(記述課題 A)
次の(i)〜(iii)が映画紹介の内容と一致するか、はい・いいえで答えよ。各判断の根拠となる箇所を映画紹介からそのまま引用すること。
(i) 劇中の歌の大半には、ピアフ本人の歌声が使われている。
(ii) この映画の監督はジェラール・ドパルデューである。
(iii) この映画は第57回カンヌ国際映画祭に出品された。
(記述課題 B)
映画紹介をもとに、次の問いに答えよ。
(i) この映画は何年に、どの国で作られたか。
(ii) マリオン・コティヤールが演じた役は誰か。
(iii) 10歳のエディット・ピアフを演じたのは誰か。
(記述課題 C) ピアフの伝記映画を扱う映画紹介の続きを、最後の文のあとから書け。

(抜粋)
★ ★ ★ ★

エディット・ピアフ~愛の讃歌~の紹介:2007年フランス,イギリス,チェコ映画。「そして『愛』は歌い継がれる…愛を生きた世界の歌姫 涙と喝采の物語」と、『愛の賛歌』『バラ色の人生』など数々の名曲を歌ったフランスの偉大なシャンソン歌手エディット・ピアフの47年の波瀾の人生を綴った感動の伝記ドラマです。劇中での歌のほとんどがピアフ自身の歌声が音源となっています。第57回ベルリン国際映画祭出品作品で、アカデミー賞主演女優賞・メイクアップ賞、セザール賞主演女優賞・撮影賞・録音賞、ゴールデングローブ賞主演女優賞、英国アカデミー賞主演女優賞・衣装デザイン賞、ロサンゼルス映画批評家協会賞女優賞など多数の賞を受賞した傑作です。
監督:オリヴィエ・ダアン 出演:マリオン・コティヤール(エディット・ピアフ)、シルヴィー・テステュー(モモーヌ)、パスカル・グレゴリー(ルイ・バリエ)、エマニュエル・セニエ(ティティーヌ)、ジャン=ポール・ルーヴ(ルイ・ガション)、ジェラール・ドパルデュー(ルイ・ルプレ)、クロチルド・クロ(アネッタ)、ジャン=ピエール・マルタンス(マルセル・セルダン)、カトリーヌ・アレグレ(ルイーズ)、マルク・バルベ(レイモン・アッソ)、カロリーヌ・シロル(マレーネ・デートリッヒ)、マノン・シュヴァリエ(エディット・ピアフ 5歳)、ポリーヌ・ビュルレ(エディット・ピアフ 10歳)、ほか
映画「エディット・ピアフ~愛の讃歌~」ネタバレあらすじ結末と感想
映画「エディット・ピアフ~愛の讃歌~」のあらすじをネタバレ解説。予告動画、キャスト紹介、感想、レビューを掲載。ストーリーのラストまで簡単に解説します。
エディット・ピアフ~愛の讃歌~の予告編 動画
映画「エディット・ピアフ~愛の讃歌~」解説
この解説記事には映画「エディット・ピアフ~愛の讃歌~」のネタバレが含まれます。あらすじを結末まで解説していますので映画鑑賞前の方は閲覧をご遠慮ください。

★ ★ ★ ★

[データセットの行]
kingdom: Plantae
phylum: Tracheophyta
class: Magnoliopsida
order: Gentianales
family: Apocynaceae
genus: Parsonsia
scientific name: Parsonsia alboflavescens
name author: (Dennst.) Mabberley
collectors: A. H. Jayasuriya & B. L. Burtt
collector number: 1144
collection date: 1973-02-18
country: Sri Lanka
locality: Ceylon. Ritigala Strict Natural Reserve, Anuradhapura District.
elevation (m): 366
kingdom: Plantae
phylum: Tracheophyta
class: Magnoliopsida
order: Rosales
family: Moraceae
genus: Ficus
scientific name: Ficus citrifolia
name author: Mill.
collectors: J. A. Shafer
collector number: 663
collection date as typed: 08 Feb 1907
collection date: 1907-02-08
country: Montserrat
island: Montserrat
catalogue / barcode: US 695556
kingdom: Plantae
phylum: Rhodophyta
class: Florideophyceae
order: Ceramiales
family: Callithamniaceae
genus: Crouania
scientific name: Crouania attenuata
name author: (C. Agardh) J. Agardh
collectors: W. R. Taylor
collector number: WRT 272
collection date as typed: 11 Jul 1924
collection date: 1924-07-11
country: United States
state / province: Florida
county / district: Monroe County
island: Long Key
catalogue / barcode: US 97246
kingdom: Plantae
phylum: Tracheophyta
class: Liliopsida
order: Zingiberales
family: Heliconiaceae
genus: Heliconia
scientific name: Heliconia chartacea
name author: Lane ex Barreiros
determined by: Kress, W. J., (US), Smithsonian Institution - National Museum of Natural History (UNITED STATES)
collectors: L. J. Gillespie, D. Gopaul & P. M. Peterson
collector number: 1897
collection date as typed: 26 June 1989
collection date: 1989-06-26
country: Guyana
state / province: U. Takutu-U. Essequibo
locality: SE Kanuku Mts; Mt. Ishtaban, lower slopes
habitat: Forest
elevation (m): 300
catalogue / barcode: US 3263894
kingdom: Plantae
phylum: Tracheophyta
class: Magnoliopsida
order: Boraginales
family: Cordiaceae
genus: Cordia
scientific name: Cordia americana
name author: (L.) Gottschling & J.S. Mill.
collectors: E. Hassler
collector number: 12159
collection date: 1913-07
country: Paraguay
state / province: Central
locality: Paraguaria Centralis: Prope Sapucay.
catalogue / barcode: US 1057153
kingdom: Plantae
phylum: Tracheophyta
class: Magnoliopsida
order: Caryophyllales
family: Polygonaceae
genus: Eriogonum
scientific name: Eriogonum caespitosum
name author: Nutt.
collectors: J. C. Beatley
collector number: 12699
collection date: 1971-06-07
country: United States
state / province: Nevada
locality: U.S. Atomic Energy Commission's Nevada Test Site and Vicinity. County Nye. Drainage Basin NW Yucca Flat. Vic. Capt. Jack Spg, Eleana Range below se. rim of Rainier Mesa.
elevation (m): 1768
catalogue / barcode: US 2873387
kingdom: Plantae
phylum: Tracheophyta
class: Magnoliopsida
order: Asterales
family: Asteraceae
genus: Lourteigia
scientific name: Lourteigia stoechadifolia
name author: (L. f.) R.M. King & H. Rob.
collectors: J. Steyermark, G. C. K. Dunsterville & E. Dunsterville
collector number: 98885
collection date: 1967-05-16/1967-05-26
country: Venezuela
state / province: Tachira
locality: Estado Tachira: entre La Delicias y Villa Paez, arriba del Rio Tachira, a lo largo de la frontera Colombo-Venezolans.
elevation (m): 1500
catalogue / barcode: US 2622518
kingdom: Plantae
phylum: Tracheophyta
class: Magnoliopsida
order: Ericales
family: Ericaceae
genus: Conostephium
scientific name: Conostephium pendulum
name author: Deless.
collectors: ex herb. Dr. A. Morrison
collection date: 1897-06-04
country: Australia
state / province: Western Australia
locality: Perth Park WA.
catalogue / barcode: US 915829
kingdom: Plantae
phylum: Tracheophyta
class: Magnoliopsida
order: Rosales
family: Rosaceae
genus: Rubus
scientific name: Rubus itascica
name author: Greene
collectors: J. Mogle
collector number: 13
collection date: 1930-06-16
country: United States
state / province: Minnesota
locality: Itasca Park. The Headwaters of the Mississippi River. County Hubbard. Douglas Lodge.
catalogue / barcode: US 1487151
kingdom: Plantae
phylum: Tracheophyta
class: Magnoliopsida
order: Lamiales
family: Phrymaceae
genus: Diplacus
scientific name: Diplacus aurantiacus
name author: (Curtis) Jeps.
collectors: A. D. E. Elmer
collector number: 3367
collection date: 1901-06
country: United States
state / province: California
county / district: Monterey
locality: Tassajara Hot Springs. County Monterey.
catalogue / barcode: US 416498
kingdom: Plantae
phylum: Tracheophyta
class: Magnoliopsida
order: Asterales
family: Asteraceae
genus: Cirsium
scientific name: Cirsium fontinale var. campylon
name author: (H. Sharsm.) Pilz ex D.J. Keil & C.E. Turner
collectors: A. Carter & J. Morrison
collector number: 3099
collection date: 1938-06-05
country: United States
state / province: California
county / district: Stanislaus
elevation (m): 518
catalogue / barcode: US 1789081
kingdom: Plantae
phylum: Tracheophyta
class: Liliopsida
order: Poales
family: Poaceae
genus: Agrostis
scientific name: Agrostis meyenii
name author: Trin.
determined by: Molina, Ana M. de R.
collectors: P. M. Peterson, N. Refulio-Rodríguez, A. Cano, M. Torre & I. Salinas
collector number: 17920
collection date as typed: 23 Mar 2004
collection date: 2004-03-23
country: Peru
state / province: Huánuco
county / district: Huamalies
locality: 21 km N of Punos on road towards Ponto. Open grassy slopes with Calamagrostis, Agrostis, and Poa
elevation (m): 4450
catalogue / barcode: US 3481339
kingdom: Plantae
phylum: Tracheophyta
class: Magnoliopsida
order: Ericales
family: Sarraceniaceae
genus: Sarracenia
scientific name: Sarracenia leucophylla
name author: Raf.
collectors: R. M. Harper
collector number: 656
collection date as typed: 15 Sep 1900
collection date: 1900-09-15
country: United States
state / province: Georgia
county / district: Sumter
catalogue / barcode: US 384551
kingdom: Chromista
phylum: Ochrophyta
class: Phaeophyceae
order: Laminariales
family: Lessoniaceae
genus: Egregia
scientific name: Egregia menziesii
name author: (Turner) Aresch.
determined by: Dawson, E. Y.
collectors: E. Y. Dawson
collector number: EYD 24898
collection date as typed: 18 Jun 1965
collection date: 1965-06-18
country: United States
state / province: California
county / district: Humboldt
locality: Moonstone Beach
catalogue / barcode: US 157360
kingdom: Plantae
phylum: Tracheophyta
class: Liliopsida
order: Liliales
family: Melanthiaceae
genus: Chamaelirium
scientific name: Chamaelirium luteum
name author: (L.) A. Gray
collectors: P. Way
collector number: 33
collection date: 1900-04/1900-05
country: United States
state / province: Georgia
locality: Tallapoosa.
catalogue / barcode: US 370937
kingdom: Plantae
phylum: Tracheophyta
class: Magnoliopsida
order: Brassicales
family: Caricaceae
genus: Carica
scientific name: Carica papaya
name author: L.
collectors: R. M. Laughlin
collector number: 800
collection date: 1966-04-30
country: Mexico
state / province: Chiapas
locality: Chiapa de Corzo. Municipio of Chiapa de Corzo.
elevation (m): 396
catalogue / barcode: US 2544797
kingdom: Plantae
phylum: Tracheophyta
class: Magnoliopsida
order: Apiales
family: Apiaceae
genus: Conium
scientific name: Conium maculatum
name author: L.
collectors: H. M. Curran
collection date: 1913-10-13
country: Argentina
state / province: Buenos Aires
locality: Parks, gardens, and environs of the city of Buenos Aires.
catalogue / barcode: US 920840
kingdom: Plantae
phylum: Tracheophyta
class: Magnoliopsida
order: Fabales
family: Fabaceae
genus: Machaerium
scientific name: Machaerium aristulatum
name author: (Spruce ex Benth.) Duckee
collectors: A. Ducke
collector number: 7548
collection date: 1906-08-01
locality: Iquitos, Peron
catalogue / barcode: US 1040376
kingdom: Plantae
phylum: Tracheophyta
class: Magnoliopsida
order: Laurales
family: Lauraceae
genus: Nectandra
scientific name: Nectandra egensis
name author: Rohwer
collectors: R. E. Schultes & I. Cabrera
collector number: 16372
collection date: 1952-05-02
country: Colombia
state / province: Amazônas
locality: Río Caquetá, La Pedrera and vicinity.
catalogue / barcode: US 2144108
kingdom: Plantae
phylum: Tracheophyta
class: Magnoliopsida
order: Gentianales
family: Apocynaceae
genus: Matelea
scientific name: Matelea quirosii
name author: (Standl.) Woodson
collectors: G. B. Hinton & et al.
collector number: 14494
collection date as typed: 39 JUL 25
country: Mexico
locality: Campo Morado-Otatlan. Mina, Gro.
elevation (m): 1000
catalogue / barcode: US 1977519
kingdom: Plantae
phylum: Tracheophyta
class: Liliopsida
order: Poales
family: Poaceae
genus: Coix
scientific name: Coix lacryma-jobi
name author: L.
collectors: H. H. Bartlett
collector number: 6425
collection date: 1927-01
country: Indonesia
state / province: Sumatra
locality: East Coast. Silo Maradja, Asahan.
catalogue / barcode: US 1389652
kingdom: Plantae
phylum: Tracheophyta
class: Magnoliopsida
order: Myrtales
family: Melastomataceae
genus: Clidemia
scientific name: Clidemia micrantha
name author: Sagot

★ ★ ★ ★

(解答例 A)
(i) はい 「劇中での歌のほとんどがピアフ自身の歌声が音源となっています」
(ii) いいえ 「監督:オリヴィエ・ダアン」
(iii) いいえ 「第57回ベルリン国際映画祭出品作品」

(解答例 B)
(i) 2007年、フランス・イギリス・チェコ
(ii) エディット・ピアフ
(iii) ポリーヌ・ビュルレ

(解答例 C)
エディット・ピアフ~愛の讃歌~のネタバレあらすじ:起・貧しい日々
1918年、パリのスラム街ベルヴィルの貧しい家庭に生まれたエディット・ジョヴァンナ・ガションは、3歳になりました。「生きるために歌ってるのよ」母アネッタは路上で歌い、日銭を稼ぐ毎日でした。父ルイも大道芸人で貧しく、まだ幼いエディットを養う経済的余裕はありませんでした。
間もなくエディットは母方の祖母に預けられます。しかし、彼女はエディットを忌み嫌い、育児を拒否します。そんな状況を知った父は、ノルマンディーで娼館を経営していた自らの母親のもとに、エディットを預けるのでした。祖母の娼館に預けられたエディットは、うら若い娼婦ティティーヌたちから可愛がられ、束の間の安らぎを得ます。
そんなある日、エディットの目を突如、漆黒の闇が覆います。虚弱体質からの角膜炎でした。失明の危険もありました。心配したティティーヌはエディットを連れ、聖テレーズへ巡礼に行きました。そして、7歳になったある日、奇跡が起きます。エディットの視力が回復したのでした。
やがて兵役から戻った父にエディットは半ば強引に引き取られます。父ルイはサーカス団の一員となりますが、長続きしませんでした。路上で大道芸を披露し、日銭を稼ぐ父との貧しい暮らしが始まります。そんなある日、父の手伝いをしていたエディットは、観客の要望に応え、戸惑いながらも初めて歌声を披露します。フランス国歌『ラ・マルセイエーズ』をエディットは歌います。その素晴らしい歌声に観客たちは聞き惚れ、賞賛しました。エディットはこうして人前で歌うことを覚えたのでした。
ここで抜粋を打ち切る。